Copy all of the lines below word for word, leaving out the pictures.

:: Lines from a data source ::
------------

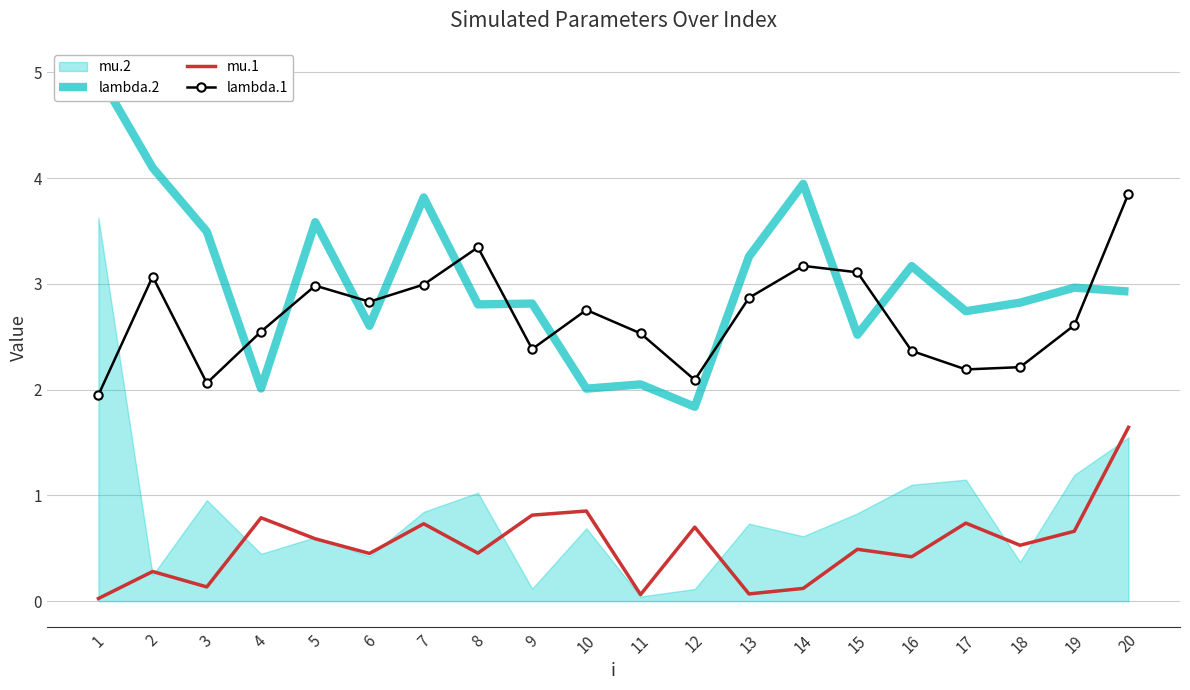

Reading left to right, transcribe all the data shown in this chart.

lambda.2: 5.0	4.1	3.5	2.0	3.6	2.6	3.8	2.8	2.8	2.0	2.0	1.8	3.3	3.9	2.5	3.2	2.7	2.8	3.0	2.9
mu.1: 0.0	0.3	0.1	0.8	0.6	0.5	0.7	0.5	0.8	0.9	0.1	0.7	0.1	0.1	0.5	0.4	0.7	0.5	0.7	1.6
lambda.1: 1.9	3.1	2.1	2.5	3.0	2.8	3.0	3.3	2.4	2.8	2.5	2.1	2.9	3.2	3.1	2.4	2.2	2.2	2.6	3.9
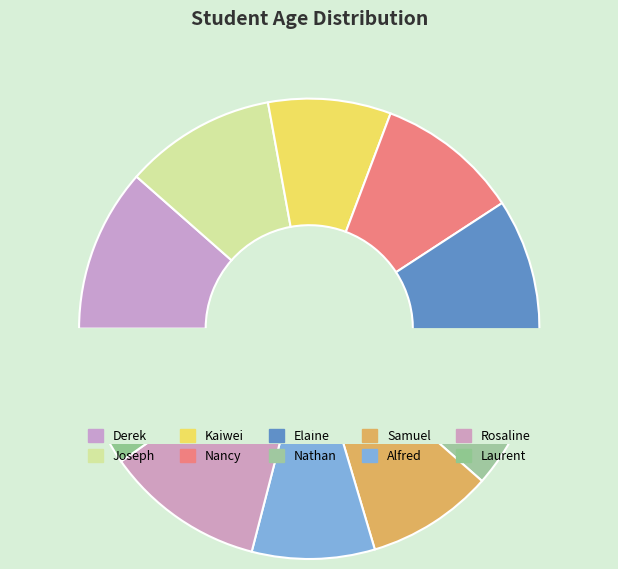

Do Rosaline and Alfred together represent more than half of the pie?

No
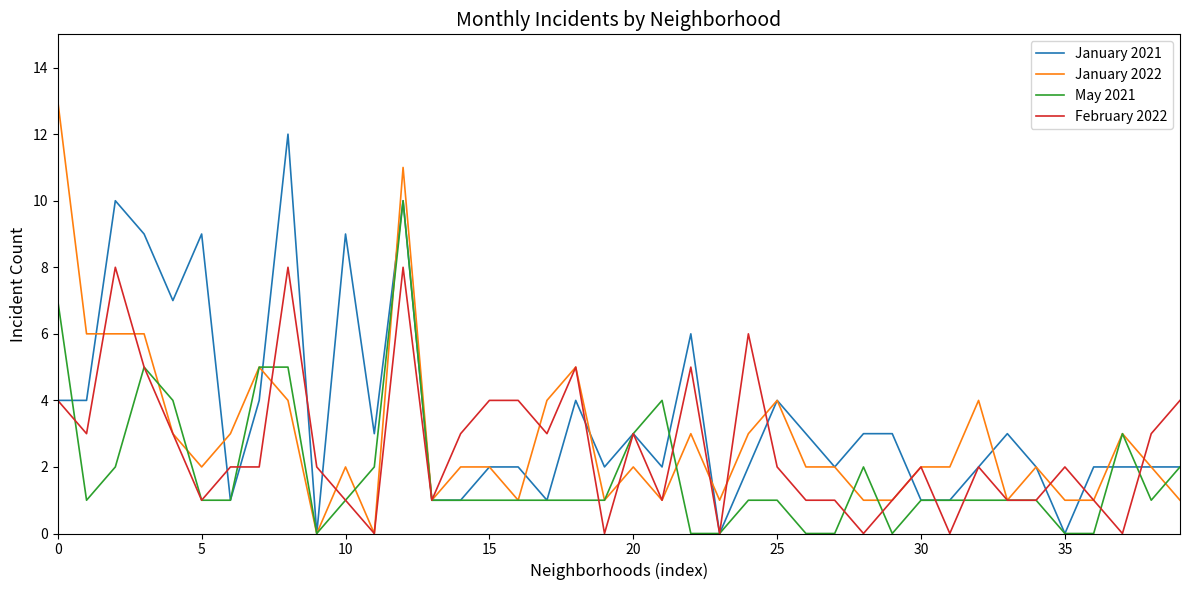

Which series has the largest total across all categories?

January 2021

------------

:: Task response ::
Reading left to right, transcribe all the data shown in this chart.

lambda.2: 5.0	4.1	3.5	2.0	3.6	2.6	3.8	2.8	2.8	2.0	2.0	1.8	3.3	3.9	2.5	3.2	2.7	2.8	3.0	2.9
mu.1: 0.0	0.3	0.1	0.8	0.6	0.5	0.7	0.5	0.8	0.9	0.1	0.7	0.1	0.1	0.5	0.4	0.7	0.5	0.7	1.6
lambda.1: 1.9	3.1	2.1	2.5	3.0	2.8	3.0	3.3	2.4	2.8	2.5	2.1	2.9	3.2	3.1	2.4	2.2	2.2	2.6	3.9

Do Rosaline and Alfred together represent more than half of the pie?

No

Which series has the largest total across all categories?

January 2021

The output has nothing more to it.